__Record extracts__.

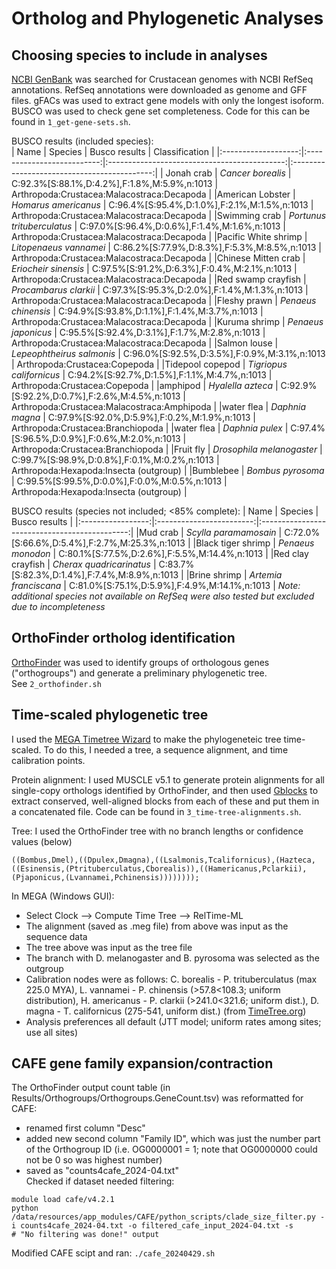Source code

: # Ortholog and Phylogenetic Analyses

## Choosing species to include in analyses
[NCBI GenBank](https://www.ncbi.nlm.nih.gov/datasets/genome/?taxon=6657) was searched for Crustacean genomes with NCBI RefSeq annotations. 
RefSeq annotations were downloaded as genome and GFF files. gFACs was used to extract gene models with only the longest isoform. BUSCO was used to check gene set completeness. 
Code for this can be found in ```1_get-gene-sets.sh```.  
  
BUSCO results (included species):  
| Name                | Species                    | Busco results                                | Classification				|
|:-------------------:|:--------------------------:|:--------------------------------------------:|:-------------------------------------------:|
| Jonah crab          | *Cancer borealis*          | C:92.3%[S:88.1%,D:4.2%],F:1.8%,M:5.9%,n:1013 | Arthropoda:Crustacea:Malacostraca:Decapoda  |
|American Lobster     | *Homarus americanus*       | C:96.4%[S:95.4%,D:1.0%],F:2.1%,M:1.5%,n:1013 | Arthropoda:Crustacea:Malacostraca:Decapoda  |
|Swimming crab        | *Portunus trituberculatus* | C:97.0%[S:96.4%,D:0.6%],F:1.4%,M:1.6%,n:1013 | Arthropoda:Crustacea:Malacostraca:Decapoda  |
|Pacific White shrimp | *Litopenaeus vannamei*     | C:86.2%[S:77.9%,D:8.3%],F:5.3%,M:8.5%,n:1013 | Arthropoda:Crustacea:Malacostraca:Decapoda  |
|Chinese Mitten crab  | *Eriocheir sinensis*       | C:97.5%[S:91.2%,D:6.3%],F:0.4%,M:2.1%,n:1013 | Arthropoda:Crustacea:Malacostraca:Decapoda  |
|Red swamp crayfish   | *Procambarus clarkii*      | C:97.3%[S:95.3%,D:2.0%],F:1.4%,M:1.3%,n:1013 | Arthropoda:Crustacea:Malacostraca:Decapoda  |
|Fleshy prawn         | *Penaeus chinensis*        | C:94.9%[S:93.8%,D:1.1%],F:1.4%,M:3.7%,n:1013 | Arthropoda:Crustacea:Malacostraca:Decapoda  |
|Kuruma shrimp        | *Penaeus japonicus*        | C:95.5%[S:92.4%,D:3.1%],F:1.7%,M:2.8%,n:1013 | Arthropoda:Crustacea:Malacostraca:Decapoda  |
|Salmon louse         | *Lepeophtheirus salmonis*  | C:96.0%[S:92.5%,D:3.5%],F:0.9%,M:3.1%,n:1013 | Arthropoda:Crustacea:Copepoda               |
|Tidepool copepod     | *Tigriopus californicus*   | C:94.2%[S:92.7%,D:1.5%],F:1.1%,M:4.7%,n:1013 | Arthropoda:Crustacea:Copepoda               |
|amphipod             | *Hyalella azteca*          | C:92.9%[S:92.2%,D:0.7%],F:2.6%,M:4.5%,n:1013 | Arthropoda:Crustacea:Malacostraca:Amphipoda |
|water flea           | *Daphnia magna*            | C:97.9%[S:92.0%,D:5.9%],F:0.2%,M:1.9%,n:1013 | Arthropoda:Crustacea:Branchiopoda           |
|water flea           | *Daphnia pulex*            | C:97.4%[S:96.5%,D:0.9%],F:0.6%,M:2.0%,n:1013 | Arthropoda:Crustacea:Branchiopoda           |
|Fruit fly            | *Drosophila melanogaster*  | C:99.7%[S:98.9%,D:0.8%],F:0.1%,M:0.2%,n:1013 | Arthropoda:Hexapoda:Insecta (outgroup)      |
|Bumblebee            | *Bombus pyrosoma*          | C:99.5%[S:99.5%,D:0.0%],F:0.0%,M:0.5%,n:1013 | Arthropoda:Hexapoda:Insecta (outgroup)      |




BUSCO results (species not included; <85% complete):
| Name              | Species                  | Busco results                                 |
|:-----------------:|:------------------------:|:---------------------------------------------:|
|Mud crab           | *Scylla paramamosain*    | C:72.0%[S:66.6%,D:5.4%],F:2.7%,M:25.3%,n:1013 |
|Black tiger shrimp | *Penaeus monodon*        | C:80.1%[S:77.5%,D:2.6%],F:5.5%,M:14.4%,n:1013 |
|Red clay crayfish  | *Cherax quadricarinatus* | C:83.7%[S:82.3%,D:1.4%],F:7.4%,M:8.9%,n:1013  |
|Brine shrimp       | *Artemia franciscana*    | C:81.0%[S:75.1%,D:5.9%],F:4.9%,M:14.1%,n:1013 |
*Note: additional species not available on RefSeq were also tested but excluded due to incompleteness*
  
  

## OrthoFinder ortholog identification
[OrthoFinder](https://github.com/davidemms/OrthoFinder) was used to identify groups of orthologous genes ("orthogroups") and generate a preliminary phylogenetic tree.   
See ```2_orthofinder.sh```  

## Time-scaled phylogenetic tree 
I used the [MEGA Timetree Wizard](https://www.megasoftware.net/web_help_11/Part_I_Getting_Started/A_Walk_Through_MEGA/Constructing_a_Timetree_(ML).htm) to make the phylogeneteic tree time-scaled.
To do this, I needed a tree, a sequence alignment, and time calibration points.  

Protein alignment: I used MUSCLE v5.1 to generate protein alignments for all single-copy orthologs identified by OrthoFinder, and then used [Gblocks](https://home.cc.umanitoba.ca/~psgendb/doc/Castresana/Gblocks_documentation.html) to extract conserved, well-aligned blocks from each of these and put them in a concatenated file. 
Code can be found in ```3_time-tree-alignments.sh```.   

Tree: I used the OrthoFinder tree with no branch lengths or confidence values (below)
```
((Bombus,Dmel),((Dpulex,Dmagna),((Lsalmonis,Tcalifornicus),(Hazteca,((Esinensis,(Ptrituberculatus,Cborealis)),((Hamericanus,Pclarkii),(Pjaponicus,(Lvannamei,Pchinensis))))))));
```
In MEGA (Windows GUI):
- Select Clock --> Compute Time Tree --> RelTime-ML
- The alignment (saved as .meg file) from above was input as the sequence data
- The tree above was input as the tree file
- The branch with D. melanogaster and B. pyrosoma was selected as the outgroup
- Calibration nodes were as follows: C. borealis - P. trituberculatus (max 225.0 MYA), L. vannamei - P. chinensis (>57.8<108.3; uniform distribution), H. americanus - P. clarkii (>241.0<321.6; uniform dist.), D. magna - T. californicus (275-541, uniform dist.) (from [TimeTree.org](timetree.org))
- Analysis preferences all default (JTT model; uniform rates among sites; use all sites)

## CAFE gene family expansion/contraction
The OrthoFinder output count table (in Results/Orthogroups/Orthogroups.GeneCount.tsv) was reformatted for CAFE:
- renamed first column "Desc"
- added new second column "Family ID", which was just the number part of the Orthogroup ID (i.e. OG0000001 = 1; note that OG0000000 could not be 0 so was highest number)
- saved as "counts4cafe_2024-04.txt"  
Checked if dataset needed filtering:
```
module load cafe/v4.2.1
python /data/resources/app_modules/CAFE/python_scripts/clade_size_filter.py -i counts4cafe_2024-04.txt -o filtered_cafe_input_2024-04.txt -s
# "No filtering was done!" output
```
Modified CAFE scipt and ran: ```./cafe_20240429.sh```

__Work instructions__.
In the copy, include every entry above exactly and leave out each picture.

__Solution to this task__.
Source code

: # Ortholog and Phylogenetic Analyses

## Choosing species to include in analyses
[NCBI GenBank](https://www.ncbi.nlm.nih.gov/datasets/genome/?taxon=6657) was searched for Crustacean genomes with NCBI RefSeq annotations. 
RefSeq annotations were downloaded as genome and GFF files. gFACs was used to extract gene models with only the longest isoform. BUSCO was used to check gene set completeness. 
Code for this can be found in ```1_get-gene-sets.sh```.  
  
BUSCO results (included species):  
| Name                | Species                    | Busco results                                | Classification				|
|:-------------------:|:--------------------------:|:--------------------------------------------:|:-------------------------------------------:|
| Jonah crab          | *Cancer borealis*          | C:92.3%[S:88.1%,D:4.2%],F:1.8%,M:5.9%,n:1013 | Arthropoda:Crustacea:Malacostraca:Decapoda  |
|American Lobster     | *Homarus americanus*       | C:96.4%[S:95.4%,D:1.0%],F:2.1%,M:1.5%,n:1013 | Arthropoda:Crustacea:Malacostraca:Decapoda  |
|Swimming crab        | *Portunus trituberculatus* | C:97.0%[S:96.4%,D:0.6%],F:1.4%,M:1.6%,n:1013 | Arthropoda:Crustacea:Malacostraca:Decapoda  |
|Pacific White shrimp | *Litopenaeus vannamei*     | C:86.2%[S:77.9%,D:8.3%],F:5.3%,M:8.5%,n:1013 | Arthropoda:Crustacea:Malacostraca:Decapoda  |
|Chinese Mitten crab  | *Eriocheir sinensis*       | C:97.5%[S:91.2%,D:6.3%],F:0.4%,M:2.1%,n:1013 | Arthropoda:Crustacea:Malacostraca:Decapoda  |
|Red swamp crayfish   | *Procambarus clarkii*      | C:97.3%[S:95.3%,D:2.0%],F:1.4%,M:1.3%,n:1013 | Arthropoda:Crustacea:Malacostraca:Decapoda  |
|Fleshy prawn         | *Penaeus chinensis*        | C:94.9%[S:93.8%,D:1.1%],F:1.4%,M:3.7%,n:1013 | Arthropoda:Crustacea:Malacostraca:Decapoda  |
|Kuruma shrimp        | *Penaeus japonicus*        | C:95.5%[S:92.4%,D:3.1%],F:1.7%,M:2.8%,n:1013 | Arthropoda:Crustacea:Malacostraca:Decapoda  |
|Salmon louse         | *Lepeophtheirus salmonis*  | C:96.0%[S:92.5%,D:3.5%],F:0.9%,M:3.1%,n:1013 | Arthropoda:Crustacea:Copepoda               |
|Tidepool copepod     | *Tigriopus californicus*   | C:94.2%[S:92.7%,D:1.5%],F:1.1%,M:4.7%,n:1013 | Arthropoda:Crustacea:Copepoda               |
|amphipod             | *Hyalella azteca*          | C:92.9%[S:92.2%,D:0.7%],F:2.6%,M:4.5%,n:1013 | Arthropoda:Crustacea:Malacostraca:Amphipoda |
|water flea           | *Daphnia magna*            | C:97.9%[S:92.0%,D:5.9%],F:0.2%,M:1.9%,n:1013 | Arthropoda:Crustacea:Branchiopoda           |
|water flea           | *Daphnia pulex*            | C:97.4%[S:96.5%,D:0.9%],F:0.6%,M:2.0%,n:1013 | Arthropoda:Crustacea:Branchiopoda           |
|Fruit fly            | *Drosophila melanogaster*  | C:99.7%[S:98.9%,D:0.8%],F:0.1%,M:0.2%,n:1013 | Arthropoda:Hexapoda:Insecta (outgroup)      |
|Bumblebee            | *Bombus pyrosoma*          | C:99.5%[S:99.5%,D:0.0%],F:0.0%,M:0.5%,n:1013 | Arthropoda:Hexapoda:Insecta (outgroup)      |




BUSCO results (species not included; <85% complete):
| Name              | Species                  | Busco results                                 |
|:-----------------:|:------------------------:|:---------------------------------------------:|
|Mud crab           | *Scylla paramamosain*    | C:72.0%[S:66.6%,D:5.4%],F:2.7%,M:25.3%,n:1013 |
|Black tiger shrimp | *Penaeus monodon*        | C:80.1%[S:77.5%,D:2.6%],F:5.5%,M:14.4%,n:1013 |
|Red clay crayfish  | *Cherax quadricarinatus* | C:83.7%[S:82.3%,D:1.4%],F:7.4%,M:8.9%,n:1013  |
|Brine shrimp       | *Artemia franciscana*    | C:81.0%[S:75.1%,D:5.9%],F:4.9%,M:14.1%,n:1013 |
*Note: additional species not available on RefSeq were also tested but excluded due to incompleteness*
  
  

## OrthoFinder ortholog identification
[OrthoFinder](https://github.com/davidemms/OrthoFinder) was used to identify groups of orthologous genes ("orthogroups") and generate a preliminary phylogenetic tree.   
See ```2_orthofinder.sh```  

## Time-scaled phylogenetic tree 
I used the [MEGA Timetree Wizard](https://www.megasoftware.net/web_help_11/Part_I_Getting_Started/A_Walk_Through_MEGA/Constructing_a_Timetree_(ML).htm) to make the phylogeneteic tree time-scaled.
To do this, I needed a tree, a sequence alignment, and time calibration points.  

Protein alignment: I used MUSCLE v5.1 to generate protein alignments for all single-copy orthologs identified by OrthoFinder, and then used [Gblocks](https://home.cc.umanitoba.ca/~psgendb/doc/Castresana/Gblocks_documentation.html) to extract conserved, well-aligned blocks from each of these and put them in a concatenated file. 
Code can be found in ```3_time-tree-alignments.sh```.   

Tree: I used the OrthoFinder tree with no branch lengths or confidence values (below)
```
((Bombus,Dmel),((Dpulex,Dmagna),((Lsalmonis,Tcalifornicus),(Hazteca,((Esinensis,(Ptrituberculatus,Cborealis)),((Hamericanus,Pclarkii),(Pjaponicus,(Lvannamei,Pchinensis))))))));
```
In MEGA (Windows GUI):
- Select Clock --> Compute Time Tree --> RelTime-ML
- The alignment (saved as .meg file) from above was input as the sequence data
- The tree above was input as the tree file
- The branch with D. melanogaster and B. pyrosoma was selected as the outgroup
- Calibration nodes were as follows: C. borealis - P. trituberculatus (max 225.0 MYA), L. vannamei - P. chinensis (>57.8<108.3; uniform distribution), H. americanus - P. clarkii (>241.0<321.6; uniform dist.), D. magna - T. californicus (275-541, uniform dist.) (from [TimeTree.org](timetree.org))
- Analysis preferences all default (JTT model; uniform rates among sites; use all sites)

## CAFE gene family expansion/contraction
The OrthoFinder output count table (in Results/Orthogroups/Orthogroups.GeneCount.tsv) was reformatted for CAFE:
- renamed first column "Desc"
- added new second column "Family ID", which was just the number part of the Orthogroup ID (i.e. OG0000001 = 1; note that OG0000000 could not be 0 so was highest number)
- saved as "counts4cafe_2024-04.txt"  
Checked if dataset needed filtering:
```
module load cafe/v4.2.1
python /data/resources/app_modules/CAFE/python_scripts/clade_size_filter.py -i counts4cafe_2024-04.txt -o filtered_cafe_input_2024-04.txt -s
# "No filtering was done!" output
```
Modified CAFE scipt and ran: ```./cafe_20240429.sh```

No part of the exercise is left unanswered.